Hundreds of people on Tuesday demonstrated in Jerusalem against a group of newly elected Israeli lawmakers who oppose gay rights, in a Middle Eastern country seen as progressive in promoting LGBTQ equality.
A coalition of groups marched and held signs outside Israel’s parliament, where 120 lawmakers were being sworn in following elections last month.
The protesters included groups supporting women’s and LGBTQ rights, and others calling for Israeli Prime Minister Benjamin Netanyahu’s resignation.
Photo: AFP
Advocates have raised particular concern about a new far-right bloc of legislators called Religious Zionism, which won control of six seats.
Within that group are three members openly hostile to LGBTQ rights, including Avi Maoz, leader of the Noam party.
LGBTQ advocate Or Keshet said that Maoz had made demeaning homosexuality the centerpiece of his political career.
“Already during the 2019 elections, when it first appeared, Noam was targeting the LGBTQ community with humiliating slogans that bordered on incitement to hatred,” Keshet said ahead of Tuesday’s demonstration.
In a campaign clip from that election, Noam compared Reform Jews, left-wing advocates and LGBTQ rights advocates to Nazis, and accused them of wanting to “destroy” the Jewish people.
Running with a slogan calling for “a normal people in our land,” Noam opposes the recognition of gay and lesbian couples with children as families.
Other lawmakers from the Religious Zionism alliance have also espoused anti-LGBTQ rhetoric, including Itamar Ben Gvir, one of the organizers of the 2006 “beast march” in Jerusalem, in which religious opponents of the Pride March strode with donkeys.
Religious Zionism has endorsed Netanyahu to form Israel’s next governing coalition.
Israeli President Reuven Rivlin on Tuesday gave the prime minister a four-week mandate to do so.
Netanyahu also has the support of 16 lawmakers from the ultra-Orthodox Jewish Shas and United Torah Judaism parties, which openly oppose LGBTQ rights.

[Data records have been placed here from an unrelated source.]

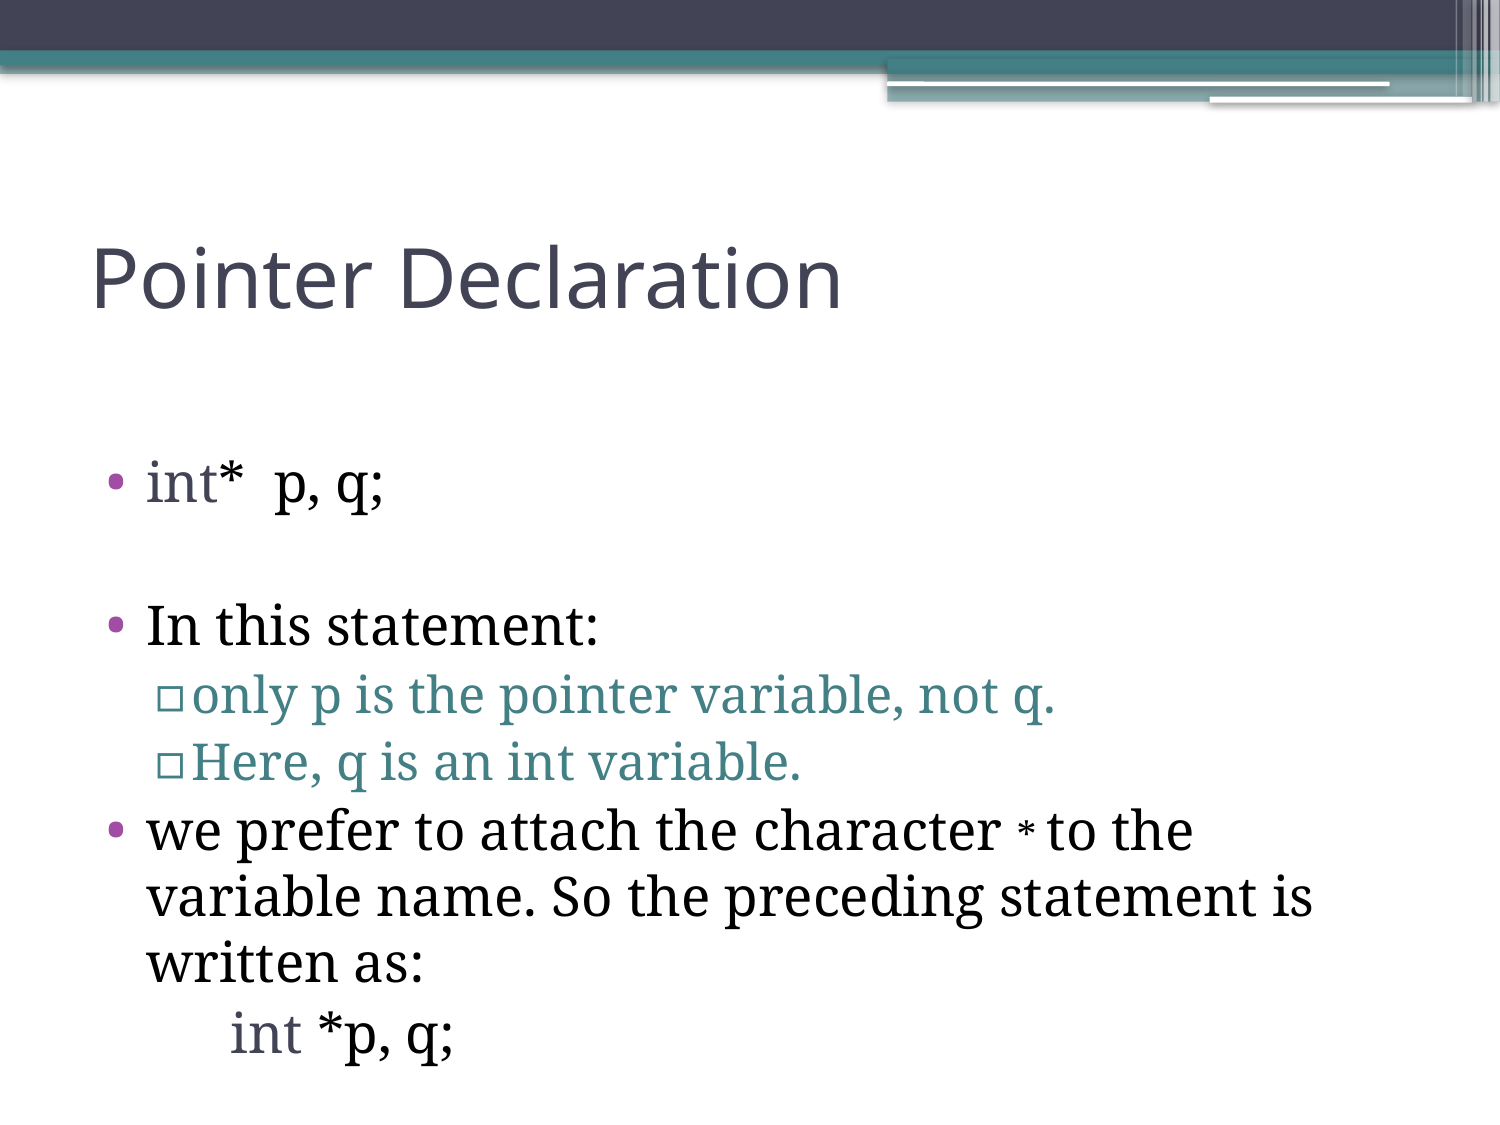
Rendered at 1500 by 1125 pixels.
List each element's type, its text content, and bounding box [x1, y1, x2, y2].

list int* p, q; In this statement: only p is the pointer variable, not q. Here, q is an int variable. we prefer to attach the character * to the variable name. So the preceding statement is written as: int *p, q; [75, 368, 1425, 1079]
title Pointer Declaration [75, 187, 1425, 363]
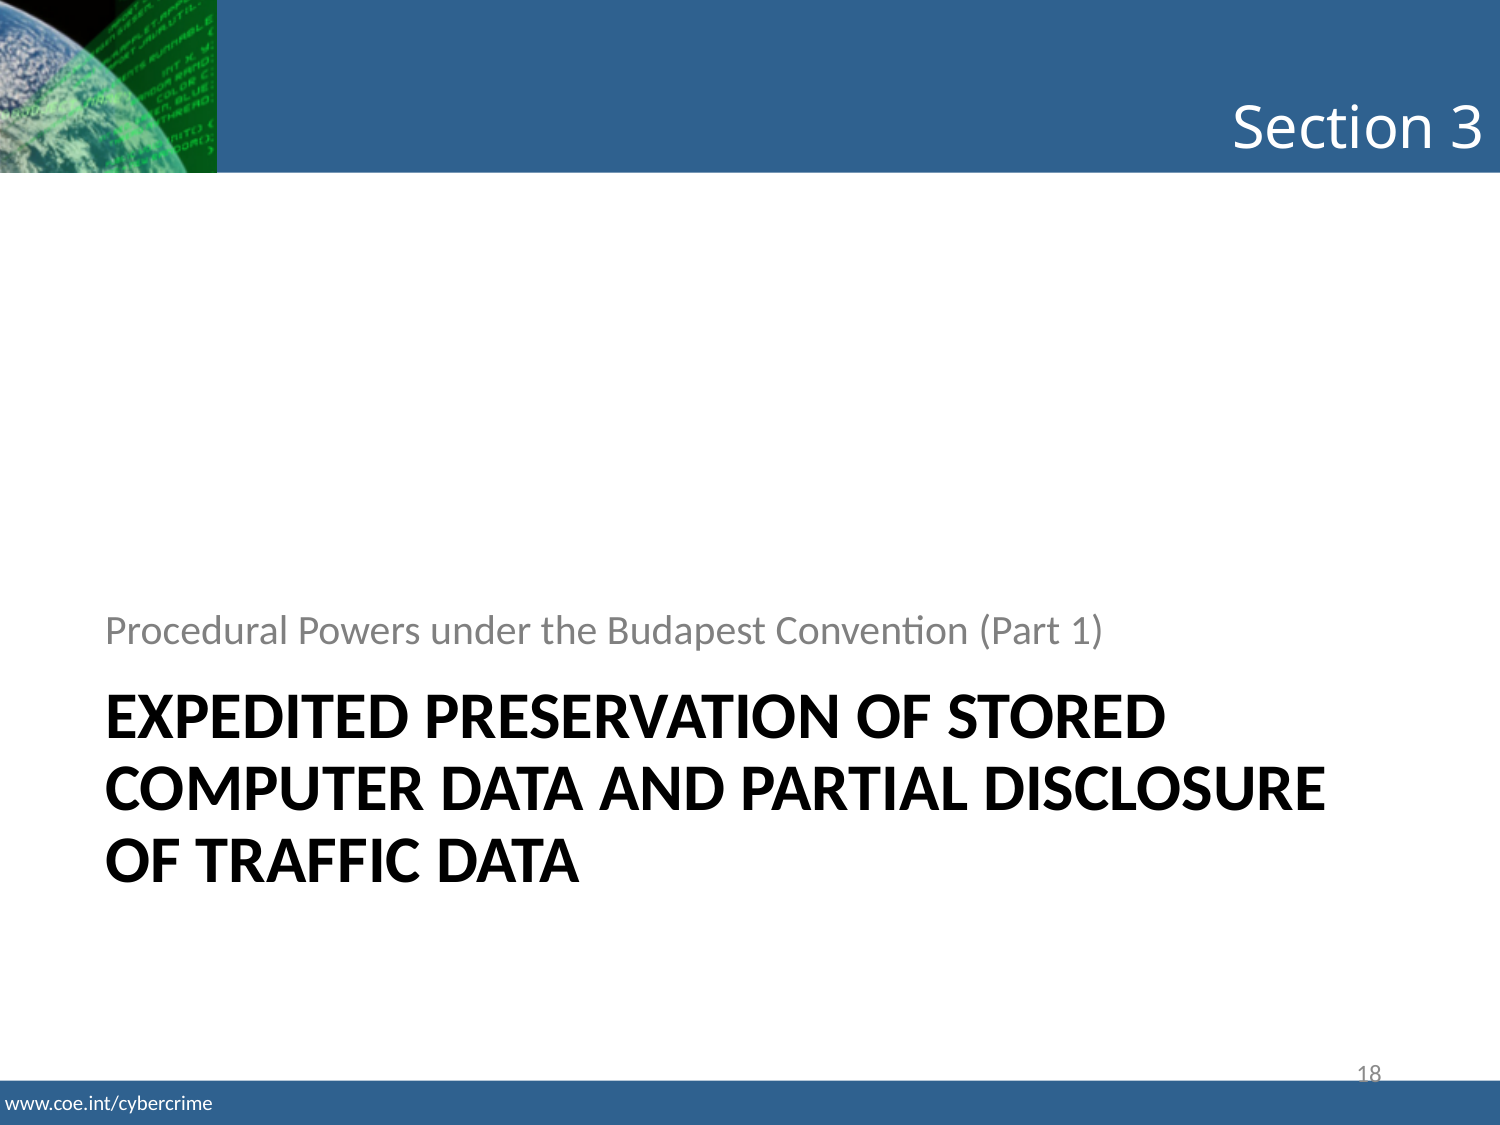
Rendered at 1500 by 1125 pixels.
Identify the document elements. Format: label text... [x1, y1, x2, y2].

Israel recognizes gay marriages performed abroad, but homosexuality remains taboo in religious Jewish circles.
Keshet said that he feared “a step backward” on LGBTQ and women’s rights.

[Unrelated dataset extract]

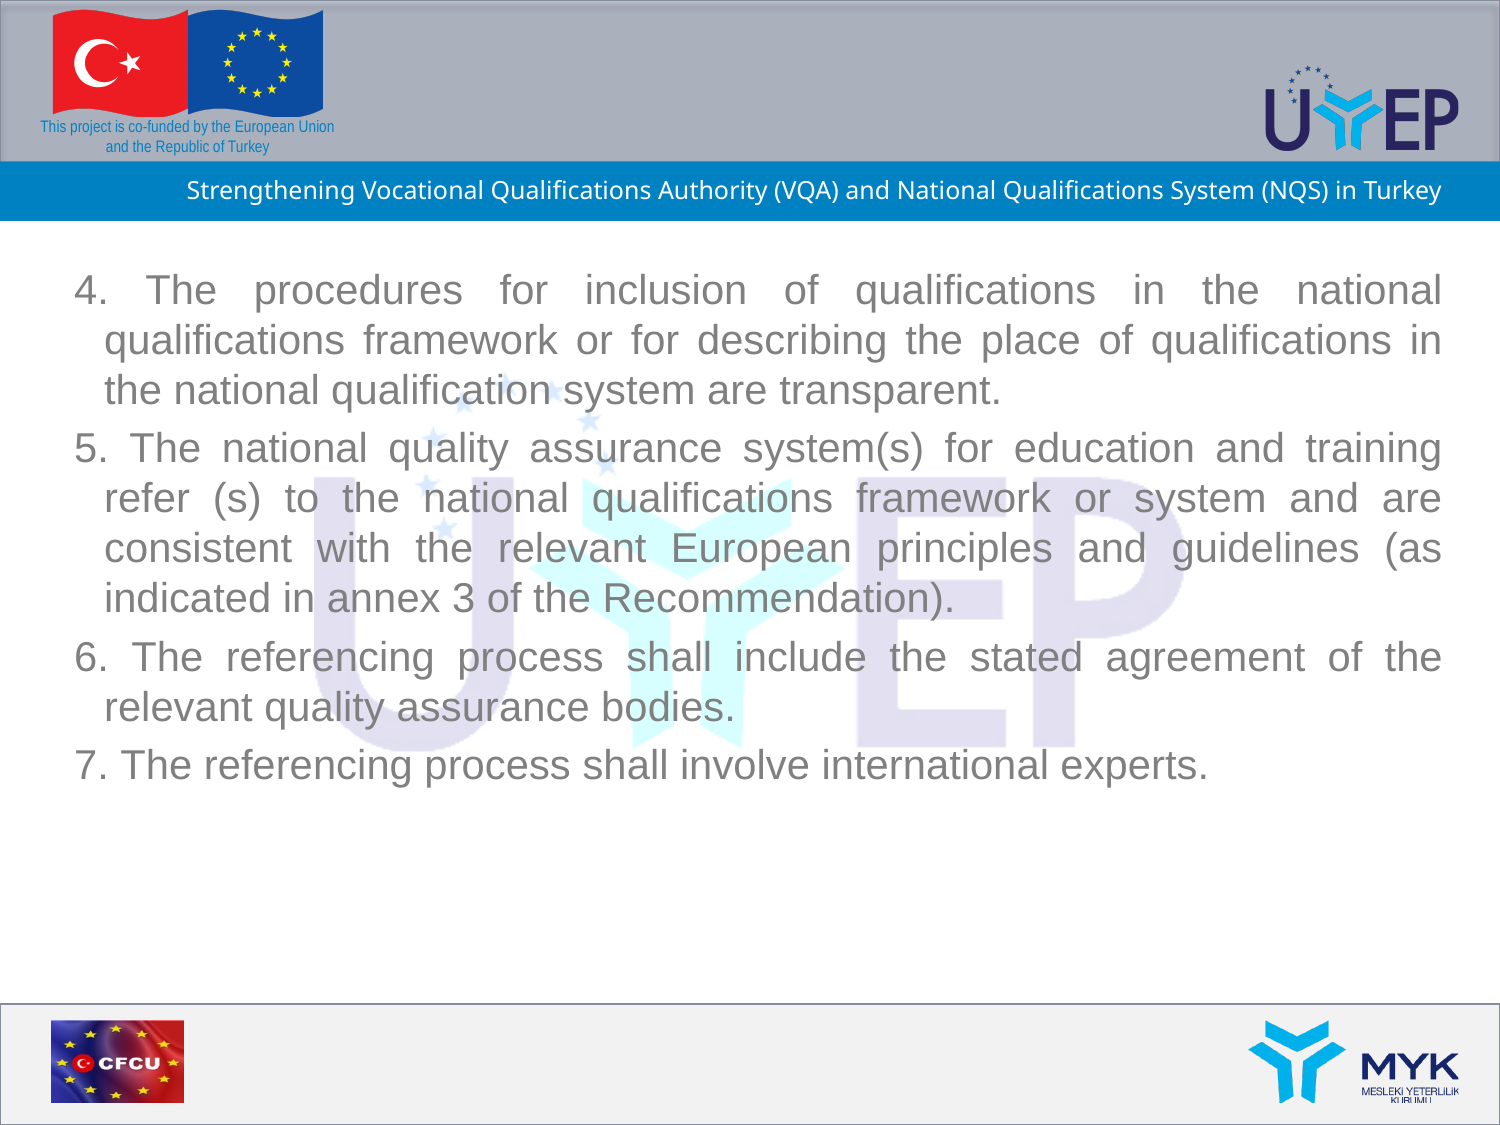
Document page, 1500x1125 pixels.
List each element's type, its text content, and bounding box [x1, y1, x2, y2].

“We do not want these people to be part of the government and occupy key positions,” he said of the anti-gay lawmakers.
Advocates have also expressed concern about a possible rising influence of the conservative Islamic Raam party led by Mansour Abbas.
The party won control of four seats and Abbas could be a kingmaker in ongoing coalition negotiations.
In July last year, his party condemned a law banning controversial “conversion therapy,” which aims to change LGBTQ people’s sexual orientation and is widely considered a human rights violation.
“The problem is that the Israeli political system gives a lot of power to small groups, regardless of their real weight in society,” Keshet said.